» SELECTED PASSAGE
'''

Hmm. In all your examples, Albert goes against “goodness” and ends up with less “yumminess” as a result. But my point was about a different kind of situation: some hypothetical Albert goes against “goodness” and actually ends up with more “yumminess”, but someone else ends up with less. What do you think about such situations?
I would ask Albert: do you generally find it yummy when other people get more yumminess? Do you usually feel like shit when you screw over someone else? For most people, the answers to these are “yes”. Most people do not actually like screwing over other people, most of the time (though there are of course exceptions).
Insofar Albert is a sociopath, or is in one of those moods where he really does want to screw over someone else… I would usually say “Look man, I want you to pursue your best life and fulfill your values, so I wish you luck. But also I’m going to try to stop you, because I want the same for other people too, and I want higher-order nice things like high trust communities.”. One does not argue against the utility function, as the saying goes.
Most people do not actually like screwing over other people
I think this is very culturally dependent. For example, wars of conquest were considered glorious in most places and times, and that’s pretty much the ultimate form of screwing over other people. Or for another example, the first orphanages were built by early Christians, before that the orphans were usually disposed of. Or recall how common slavery and serfdom have been throughout history.
Basically my view is that human nature without indoctrination into “goodness” is quite nasty by default. Empathy is indeed a feeling we have, and we can feel it deeply (...sometimes). But we ended up with this feeling mainly due to indoctrination into “goodness” over generations. We wouldn’t have nearly as much empathy if that indoctrination hadn’t happened, and it probably wouldn’t stay long term if that indoctrination went away.
I do want to say that stuff is a true part of one’s values once it triggers the feelings of yumminess/yearning/etc, regardless of whether memes were involved in installing the values along the way. I want to distinguish that from the case where people “tie themselves in knots”, trying to act like they value something or telling themselves that they value something when the feelings are not in fact there, because they’ve been told they “should” value the thing.
So yeah, some of our actual values are installed culturally/memetically, and that doesn’t automatically make them bad or fake values. I’m on board with that, so long as the underlying feelings of yumminess/yearning/etc actually show up.

'''

» DATA ROWS
'''

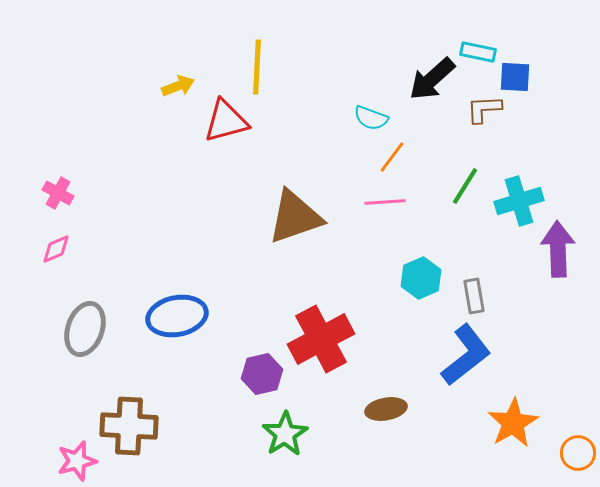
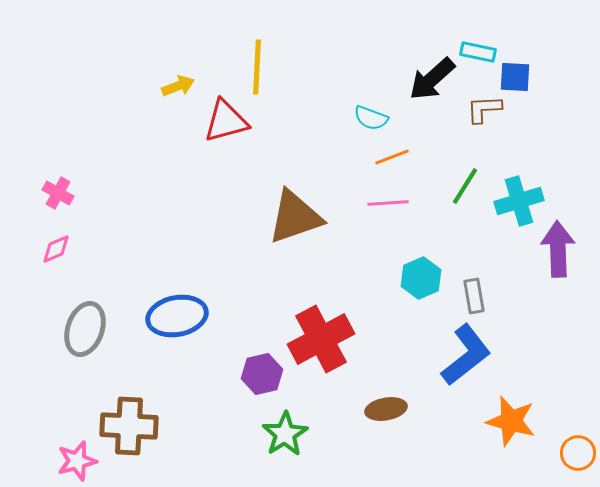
orange line: rotated 32 degrees clockwise
pink line: moved 3 px right, 1 px down
orange star: moved 2 px left, 2 px up; rotated 27 degrees counterclockwise
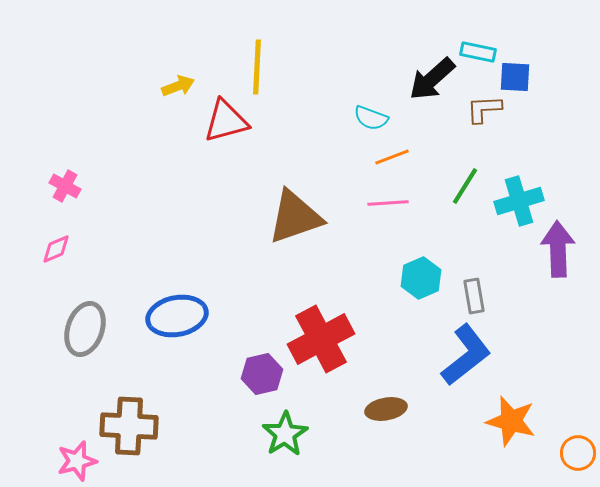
pink cross: moved 7 px right, 7 px up
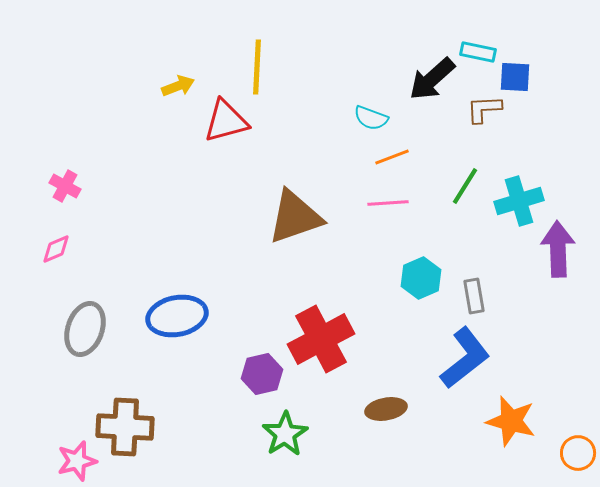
blue L-shape: moved 1 px left, 3 px down
brown cross: moved 4 px left, 1 px down
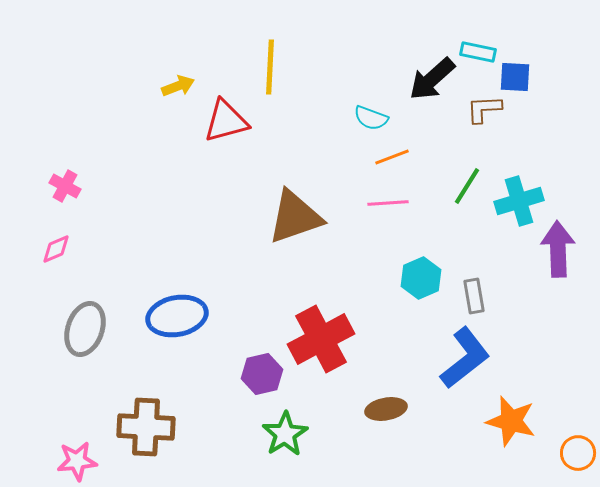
yellow line: moved 13 px right
green line: moved 2 px right
brown cross: moved 21 px right
pink star: rotated 9 degrees clockwise
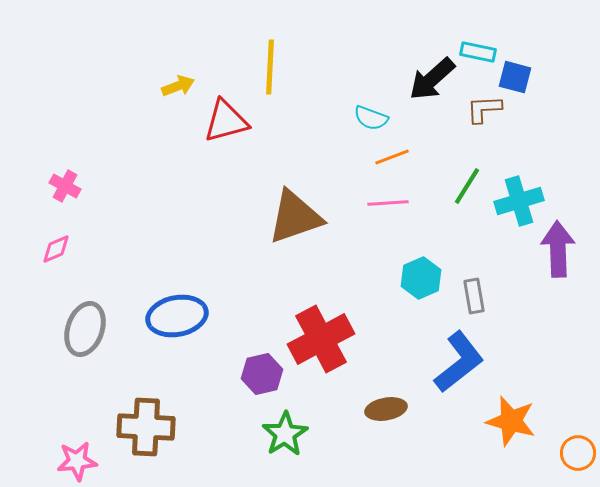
blue square: rotated 12 degrees clockwise
blue L-shape: moved 6 px left, 4 px down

'''

» TO-DO LIST
a) Answer these about the thread on yumminess and goodness:
(i) What does the saying quoted in the thread say one does not argue against?
(ii) Who built the first orphanages, according to the thread?
(iii) What must actually show up for a culturally installed value to count as a real value, per the final paragraph?
b) Continue the thread on yumminess and goodness with the next reply, starting after its final paragraph.

» ANSWERS GIVEN
a)
(i) The utility function.
(ii) Early Christians.
(iii) The underlying feelings of yumminess/yearning/etc.

b)
We can throw out the other junk of memetic egregore Goodness, without abandoning the stuff people actually feel good about.
But why do you think that people’s feelings of “yumminess” track the reality of whether an action is cooperate/cooperate? I’ve explained that it hasn’t been true throughout most of history: people have been able to feel “yummy” about very defecting actions. Maybe today the two coincide unusually well, but then that demands an explanation.
I think it’s just not true. There are too many ways to defect and end up better off, and people are too good at rationalizing why it’s ok for them specifically to take one of those ways. That’s why we need an evolving mechanism of social indoctrination, “goodness”, to make people choose the cooperative action even when it doesn’t feel “yummy” to them in the moment.
But why do you think that people’s feelings of “yumminess” track the reality of whether an action is cooperate/cooperate?
I don’t think that’s the right question here?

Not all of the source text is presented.